Christopher Froome a reçu de l'urine lors de la 14e étape du Tour - Crédit : CC Jaguar Mena |
[EDITO] Le qualificatif est
venu de la bouche de Chris Froome en conférence de presse après la 14e
étape qui ralliait Mende hier samedi. Le maillot jaune a reçu de l’urine sur le
visage de la part d’une personne au bord de la route. Le matraquage médiatique
à charge des derniers jours n’est évidemment pas étranger à cette action
abjecte.
La vidéo provient du compte Dailymotion L'Equipe.fr (source)
Personne ne mérite ça. Mais en même temps, n’était-ce pas
prévisible ? Alors que depuis mardi, la vindicte médiatique fut résolue et
totale. De peur d’être cocufiés une deuxième fois après les sept années de
dictature d’Armstrong, bien des journalistes s’en sont pris de manière aveugle
à un homme, Chris Froome, dont la seule faute avérée est d’être au rendez-vous
de ce Tour de France quand tous les autres leaders ont eux, pour l’instant,
failli.
La présomption d’innocence a été non seulement bafouée mais foulée
aux pieds. En définitive, on prend plus de précautions avec certains accusés de la Cour d’assises qu'avec le Kenyan blanc.
La une de Libération – étonnamment
antithétique du ton équilibré des articles –, tout comme les innombrables couvertures
des chaînes d’info continue, BFM TV en tête, ont clairement participé de la construction négative de l'opinion du public à l'endroit de Froome. Mais aussi de son lieutenant Richie Porte.
Frappé mardi dans la désormais célèbre montée de La Pierre-Saint-Martin, l’Australien
est aussi dans le viseur de la presse, précisément pour sa deuxième place là-haut, jugée
suspecte par ces spécialistes autoproclamés du vélo qui ne regardent qu’une
course par an, le Tour de France. Et encore, en somnolant devant.
Heureusement, dans cette atmosphère fangeuse, quelques-uns
continuent d’avoir le sens de l’humour.
"Le Tour est en souffrance, contaminé par son passé"

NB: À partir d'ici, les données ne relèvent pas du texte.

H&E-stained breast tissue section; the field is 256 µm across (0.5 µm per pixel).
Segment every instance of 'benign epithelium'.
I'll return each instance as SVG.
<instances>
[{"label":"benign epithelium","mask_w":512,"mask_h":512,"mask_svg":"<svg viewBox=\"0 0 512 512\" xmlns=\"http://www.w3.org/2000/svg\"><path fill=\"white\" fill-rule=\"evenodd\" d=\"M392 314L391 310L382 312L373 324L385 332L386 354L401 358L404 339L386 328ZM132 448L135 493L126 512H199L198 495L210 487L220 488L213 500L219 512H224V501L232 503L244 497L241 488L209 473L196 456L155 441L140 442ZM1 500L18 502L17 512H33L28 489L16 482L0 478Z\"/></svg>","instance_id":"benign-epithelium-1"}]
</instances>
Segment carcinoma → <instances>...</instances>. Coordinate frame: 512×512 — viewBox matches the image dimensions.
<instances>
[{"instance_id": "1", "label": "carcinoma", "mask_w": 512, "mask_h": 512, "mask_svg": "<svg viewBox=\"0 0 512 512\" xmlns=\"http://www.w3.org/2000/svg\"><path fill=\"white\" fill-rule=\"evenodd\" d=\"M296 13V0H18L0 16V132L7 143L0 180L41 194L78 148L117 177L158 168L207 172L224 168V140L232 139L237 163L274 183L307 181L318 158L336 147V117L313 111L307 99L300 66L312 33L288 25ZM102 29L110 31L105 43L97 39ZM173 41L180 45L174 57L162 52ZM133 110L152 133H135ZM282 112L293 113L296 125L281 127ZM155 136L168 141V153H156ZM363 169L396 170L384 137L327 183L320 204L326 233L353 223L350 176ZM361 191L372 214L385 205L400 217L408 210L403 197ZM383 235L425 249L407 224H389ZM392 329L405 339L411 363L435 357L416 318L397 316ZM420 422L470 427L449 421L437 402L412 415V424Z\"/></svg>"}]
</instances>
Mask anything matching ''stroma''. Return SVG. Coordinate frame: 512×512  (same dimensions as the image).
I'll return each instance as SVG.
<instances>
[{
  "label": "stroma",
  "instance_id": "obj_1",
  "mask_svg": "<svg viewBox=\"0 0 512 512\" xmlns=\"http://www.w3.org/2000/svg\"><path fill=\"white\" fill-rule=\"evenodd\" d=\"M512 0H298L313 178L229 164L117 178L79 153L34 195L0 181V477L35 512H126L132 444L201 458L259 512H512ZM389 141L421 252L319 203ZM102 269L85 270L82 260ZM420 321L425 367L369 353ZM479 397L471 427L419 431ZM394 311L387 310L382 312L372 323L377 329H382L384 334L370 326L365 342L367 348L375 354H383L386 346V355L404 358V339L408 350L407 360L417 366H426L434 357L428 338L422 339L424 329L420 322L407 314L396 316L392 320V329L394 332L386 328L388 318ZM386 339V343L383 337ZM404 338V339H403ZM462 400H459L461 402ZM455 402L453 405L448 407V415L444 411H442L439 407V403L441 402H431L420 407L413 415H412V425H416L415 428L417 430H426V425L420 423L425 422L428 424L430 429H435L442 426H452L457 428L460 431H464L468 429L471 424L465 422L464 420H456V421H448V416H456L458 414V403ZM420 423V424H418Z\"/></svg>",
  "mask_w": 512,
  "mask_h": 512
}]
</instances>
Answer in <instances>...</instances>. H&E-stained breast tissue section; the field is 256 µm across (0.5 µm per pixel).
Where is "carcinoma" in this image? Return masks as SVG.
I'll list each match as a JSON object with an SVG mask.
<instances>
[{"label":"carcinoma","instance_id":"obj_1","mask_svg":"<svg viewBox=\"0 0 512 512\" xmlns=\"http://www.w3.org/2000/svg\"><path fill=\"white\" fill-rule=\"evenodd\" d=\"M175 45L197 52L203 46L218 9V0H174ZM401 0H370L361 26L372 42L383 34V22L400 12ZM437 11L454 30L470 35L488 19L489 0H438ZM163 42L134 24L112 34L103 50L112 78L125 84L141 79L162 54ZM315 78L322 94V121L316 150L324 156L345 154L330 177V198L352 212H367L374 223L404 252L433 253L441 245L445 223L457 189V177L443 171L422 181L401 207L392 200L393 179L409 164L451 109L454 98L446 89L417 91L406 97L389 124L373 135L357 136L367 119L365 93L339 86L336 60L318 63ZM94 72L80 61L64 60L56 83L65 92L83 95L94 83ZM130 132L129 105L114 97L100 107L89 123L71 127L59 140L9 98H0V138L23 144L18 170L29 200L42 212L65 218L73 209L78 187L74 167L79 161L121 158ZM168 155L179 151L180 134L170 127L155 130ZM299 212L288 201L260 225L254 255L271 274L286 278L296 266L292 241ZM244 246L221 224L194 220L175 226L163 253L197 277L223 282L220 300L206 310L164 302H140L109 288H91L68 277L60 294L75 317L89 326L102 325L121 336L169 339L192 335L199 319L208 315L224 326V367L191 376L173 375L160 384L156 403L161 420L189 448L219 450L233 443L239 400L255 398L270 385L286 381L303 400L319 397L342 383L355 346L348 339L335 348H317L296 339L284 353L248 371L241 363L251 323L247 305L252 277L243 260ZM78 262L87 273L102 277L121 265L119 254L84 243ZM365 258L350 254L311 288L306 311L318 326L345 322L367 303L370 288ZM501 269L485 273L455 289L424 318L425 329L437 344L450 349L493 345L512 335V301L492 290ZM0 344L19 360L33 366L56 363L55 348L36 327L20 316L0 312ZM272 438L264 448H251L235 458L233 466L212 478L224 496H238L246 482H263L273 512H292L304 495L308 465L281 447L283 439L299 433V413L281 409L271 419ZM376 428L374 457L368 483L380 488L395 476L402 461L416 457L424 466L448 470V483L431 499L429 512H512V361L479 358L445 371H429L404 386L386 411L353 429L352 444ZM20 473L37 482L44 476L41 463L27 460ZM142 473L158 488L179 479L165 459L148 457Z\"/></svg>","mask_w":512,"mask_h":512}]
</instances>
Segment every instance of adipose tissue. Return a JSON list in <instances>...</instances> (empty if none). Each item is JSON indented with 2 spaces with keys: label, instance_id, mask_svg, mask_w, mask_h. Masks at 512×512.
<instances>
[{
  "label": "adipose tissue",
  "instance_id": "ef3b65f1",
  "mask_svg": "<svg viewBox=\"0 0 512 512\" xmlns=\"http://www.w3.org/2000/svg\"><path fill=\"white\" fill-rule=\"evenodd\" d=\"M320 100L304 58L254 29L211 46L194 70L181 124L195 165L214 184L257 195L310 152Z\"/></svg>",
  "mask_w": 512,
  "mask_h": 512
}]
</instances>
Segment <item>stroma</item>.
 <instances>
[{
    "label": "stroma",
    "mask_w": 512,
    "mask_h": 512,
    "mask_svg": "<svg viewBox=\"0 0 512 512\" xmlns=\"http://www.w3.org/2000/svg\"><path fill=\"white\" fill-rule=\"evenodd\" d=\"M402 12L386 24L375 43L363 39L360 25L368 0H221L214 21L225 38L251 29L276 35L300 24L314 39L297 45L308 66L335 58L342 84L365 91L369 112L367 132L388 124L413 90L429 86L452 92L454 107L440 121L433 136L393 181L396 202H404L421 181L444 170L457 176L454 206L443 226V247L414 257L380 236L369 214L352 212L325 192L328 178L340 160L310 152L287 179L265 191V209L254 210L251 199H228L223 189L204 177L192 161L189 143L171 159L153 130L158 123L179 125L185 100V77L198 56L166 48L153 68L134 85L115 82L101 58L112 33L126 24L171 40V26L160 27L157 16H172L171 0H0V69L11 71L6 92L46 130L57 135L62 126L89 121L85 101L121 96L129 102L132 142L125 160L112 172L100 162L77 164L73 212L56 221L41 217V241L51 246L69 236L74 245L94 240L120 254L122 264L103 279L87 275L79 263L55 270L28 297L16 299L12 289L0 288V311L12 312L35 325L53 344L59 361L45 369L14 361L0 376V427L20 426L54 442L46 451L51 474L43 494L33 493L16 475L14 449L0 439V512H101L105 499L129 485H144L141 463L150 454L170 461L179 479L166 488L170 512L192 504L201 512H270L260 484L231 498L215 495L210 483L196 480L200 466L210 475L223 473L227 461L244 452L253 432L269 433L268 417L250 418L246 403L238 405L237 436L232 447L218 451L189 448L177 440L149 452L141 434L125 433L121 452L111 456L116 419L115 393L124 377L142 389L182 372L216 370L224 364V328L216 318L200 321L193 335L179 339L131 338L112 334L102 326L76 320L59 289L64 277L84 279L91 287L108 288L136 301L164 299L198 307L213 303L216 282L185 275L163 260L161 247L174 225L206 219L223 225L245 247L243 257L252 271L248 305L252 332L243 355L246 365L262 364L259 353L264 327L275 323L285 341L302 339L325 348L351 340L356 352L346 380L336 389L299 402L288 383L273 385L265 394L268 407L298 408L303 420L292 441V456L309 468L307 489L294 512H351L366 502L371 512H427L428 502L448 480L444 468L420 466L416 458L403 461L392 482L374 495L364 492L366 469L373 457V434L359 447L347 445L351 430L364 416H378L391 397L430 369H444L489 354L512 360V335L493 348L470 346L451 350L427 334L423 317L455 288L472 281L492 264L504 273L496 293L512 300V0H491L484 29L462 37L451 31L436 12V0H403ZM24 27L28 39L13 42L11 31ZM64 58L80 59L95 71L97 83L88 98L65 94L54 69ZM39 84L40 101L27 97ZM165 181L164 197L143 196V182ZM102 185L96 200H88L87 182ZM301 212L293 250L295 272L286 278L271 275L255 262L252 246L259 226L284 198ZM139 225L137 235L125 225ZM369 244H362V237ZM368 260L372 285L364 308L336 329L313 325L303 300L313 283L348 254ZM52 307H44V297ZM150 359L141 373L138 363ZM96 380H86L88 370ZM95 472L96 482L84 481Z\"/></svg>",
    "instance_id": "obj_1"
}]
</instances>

J’avais déjà expliqué le contexte tragique dans lequel s’écrit ce Tour de France dans mon édito de mercredi « L’Histoire est contre nous ». Je me permets ici de vous citer ce qui a été écrit sous la plume de Philippe Brunel dans L’Equipe le lendemain :
« Le Tour est en souffrance, contaminé par son passé, ses déviances, par le « syndrome Festina », les années blêmes, obscènes de l’EPO, par les mensonges de Virenque, Landis, tout un théâtre absurde qui, aujourd’hui encore, par ricochet, par recoupements, viennent brouiller le jugement à l’heure des commentaires.
Oui, comment séparer le bon grain de l’ivraie ? Et s’empêcher de voir en transparence, derrière Chris Froome, le spectre d’Armstrong ? Comme le Texan, à Sestrières en 1999, à Hautacam en 2000, le « clergyman » de Sky a plié le Tour sous son joug dès la première arrivée en altitude. Dans les faits, rien d’autre qu’un effort paroxystique, étriqué, de 6.5 km.
« Pour moi, rien d’extraordinaire », reconnaît Paolo Slongo, le préparateur d’Astana [ndlr : équipe du tenant du titre, Vincenzo Nibali]. Rien à voir avec l’envolée solitaire sur 140 km d’un Eddy Merckx déchaîné sur la route surchauffée de Mourenx en 1969. »
De quoi faire ressurgir dans la mémoire de Philippe Brunel
le coup de poing de la honte infligé justement au « Cannibale » dans
la montée du Puy-de-Dôme en 1975. Hasard ou conséquence, le règne d’Eddy Merckx
s’arrêta cette année-là sur les pentes de Pra Loup. Au final, le Belge ne parvint
à faire mieux que deuxième derrière Bernard Thévenet. Espérons que ces actes violents contre les Sky n’aient cette fois pas d’incidence sur le résultat de la course. Aujourd'hui, j’en viendrais
presque à souhaiter que Froome gagne. Un comble.